What is required »
Go through the entries below and print, exactly, the lines starting at the one with "[310,248,379,259] attachemnt ->" and ending at the one with "[177,87,338,104] and power", keeping both ends and no others.

Source information »
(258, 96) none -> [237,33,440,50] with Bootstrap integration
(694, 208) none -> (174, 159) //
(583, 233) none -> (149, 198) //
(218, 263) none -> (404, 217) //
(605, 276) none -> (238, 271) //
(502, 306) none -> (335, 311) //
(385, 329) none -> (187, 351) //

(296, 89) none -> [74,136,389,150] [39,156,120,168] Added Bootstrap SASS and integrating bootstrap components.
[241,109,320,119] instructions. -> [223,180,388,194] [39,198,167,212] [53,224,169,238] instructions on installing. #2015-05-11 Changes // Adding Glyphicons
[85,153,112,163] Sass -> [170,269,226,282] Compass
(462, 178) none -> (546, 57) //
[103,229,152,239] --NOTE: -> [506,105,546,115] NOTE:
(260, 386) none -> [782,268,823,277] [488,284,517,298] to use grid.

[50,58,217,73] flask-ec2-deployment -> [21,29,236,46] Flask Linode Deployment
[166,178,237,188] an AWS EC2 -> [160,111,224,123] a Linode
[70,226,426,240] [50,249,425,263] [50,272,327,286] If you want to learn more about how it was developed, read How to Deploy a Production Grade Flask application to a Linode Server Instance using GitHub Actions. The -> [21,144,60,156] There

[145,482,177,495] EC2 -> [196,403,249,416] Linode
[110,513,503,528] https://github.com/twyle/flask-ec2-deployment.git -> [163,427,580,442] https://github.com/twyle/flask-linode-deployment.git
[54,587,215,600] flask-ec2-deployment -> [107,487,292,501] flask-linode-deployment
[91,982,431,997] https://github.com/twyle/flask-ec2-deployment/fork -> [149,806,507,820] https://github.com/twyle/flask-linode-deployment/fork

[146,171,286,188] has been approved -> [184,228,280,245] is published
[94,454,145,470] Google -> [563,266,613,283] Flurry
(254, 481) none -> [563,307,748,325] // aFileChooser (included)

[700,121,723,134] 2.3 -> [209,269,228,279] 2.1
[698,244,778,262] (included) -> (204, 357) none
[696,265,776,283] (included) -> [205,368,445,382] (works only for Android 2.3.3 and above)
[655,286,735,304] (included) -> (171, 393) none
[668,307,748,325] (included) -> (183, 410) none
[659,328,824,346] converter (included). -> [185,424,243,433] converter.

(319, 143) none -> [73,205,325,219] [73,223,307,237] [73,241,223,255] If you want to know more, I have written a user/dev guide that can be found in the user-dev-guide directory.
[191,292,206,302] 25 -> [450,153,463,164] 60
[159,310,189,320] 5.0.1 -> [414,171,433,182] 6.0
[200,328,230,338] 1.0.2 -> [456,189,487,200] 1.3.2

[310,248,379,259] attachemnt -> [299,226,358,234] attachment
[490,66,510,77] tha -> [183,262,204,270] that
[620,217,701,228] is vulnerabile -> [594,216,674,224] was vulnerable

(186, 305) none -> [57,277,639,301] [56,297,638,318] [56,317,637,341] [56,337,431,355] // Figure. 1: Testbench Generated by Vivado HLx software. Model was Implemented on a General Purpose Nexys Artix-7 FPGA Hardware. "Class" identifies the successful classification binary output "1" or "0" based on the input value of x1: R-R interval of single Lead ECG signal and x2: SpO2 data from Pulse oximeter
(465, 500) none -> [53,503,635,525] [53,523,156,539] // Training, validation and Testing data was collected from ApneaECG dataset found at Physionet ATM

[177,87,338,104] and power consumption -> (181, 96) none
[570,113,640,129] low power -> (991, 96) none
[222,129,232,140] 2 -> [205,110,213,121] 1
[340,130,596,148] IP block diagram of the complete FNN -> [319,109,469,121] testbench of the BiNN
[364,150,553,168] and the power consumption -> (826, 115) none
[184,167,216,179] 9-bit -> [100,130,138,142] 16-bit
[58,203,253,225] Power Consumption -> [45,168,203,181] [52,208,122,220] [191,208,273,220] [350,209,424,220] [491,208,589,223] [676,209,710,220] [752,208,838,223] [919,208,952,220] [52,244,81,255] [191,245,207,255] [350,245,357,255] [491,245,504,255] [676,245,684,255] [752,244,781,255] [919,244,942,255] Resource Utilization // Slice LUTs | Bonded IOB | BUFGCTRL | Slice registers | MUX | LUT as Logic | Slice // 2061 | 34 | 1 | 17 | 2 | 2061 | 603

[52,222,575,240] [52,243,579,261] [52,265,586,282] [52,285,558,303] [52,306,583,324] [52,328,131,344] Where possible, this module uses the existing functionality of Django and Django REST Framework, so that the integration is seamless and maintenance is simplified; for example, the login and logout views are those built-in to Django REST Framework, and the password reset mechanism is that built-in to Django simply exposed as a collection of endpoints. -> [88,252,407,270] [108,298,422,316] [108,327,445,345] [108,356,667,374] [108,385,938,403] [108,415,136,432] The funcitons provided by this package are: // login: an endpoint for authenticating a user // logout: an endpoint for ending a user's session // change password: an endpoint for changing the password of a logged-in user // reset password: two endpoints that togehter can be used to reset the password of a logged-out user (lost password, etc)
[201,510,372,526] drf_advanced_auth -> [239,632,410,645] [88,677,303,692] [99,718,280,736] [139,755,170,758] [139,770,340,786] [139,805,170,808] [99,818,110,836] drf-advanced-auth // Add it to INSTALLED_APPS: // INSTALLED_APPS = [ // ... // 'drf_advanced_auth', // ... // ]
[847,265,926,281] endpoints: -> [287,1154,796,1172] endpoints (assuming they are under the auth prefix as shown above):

Expected answer »
[310,248,379,259] attachemnt -> [299,226,358,234] attachment
[490,66,510,77] tha -> [183,262,204,270] that
[620,217,701,228] is vulnerabile -> [594,216,674,224] was vulnerable

(186, 305) none -> [57,277,639,301] [56,297,638,318] [56,317,637,341] [56,337,431,355] // Figure. 1: Testbench Generated by Vivado HLx software. Model was Implemented on a General Purpose Nexys Artix-7 FPGA Hardware. "Class" identifies the successful classification binary output "1" or "0" based on the input value of x1: R-R interval of single Lead ECG signal and x2: SpO2 data from Pulse oximeter
(465, 500) none -> [53,503,635,525] [53,523,156,539] // Training, validation and Testing data was collected from ApneaECG dataset found at Physionet ATM

[177,87,338,104] and power consumption -> (181, 96) none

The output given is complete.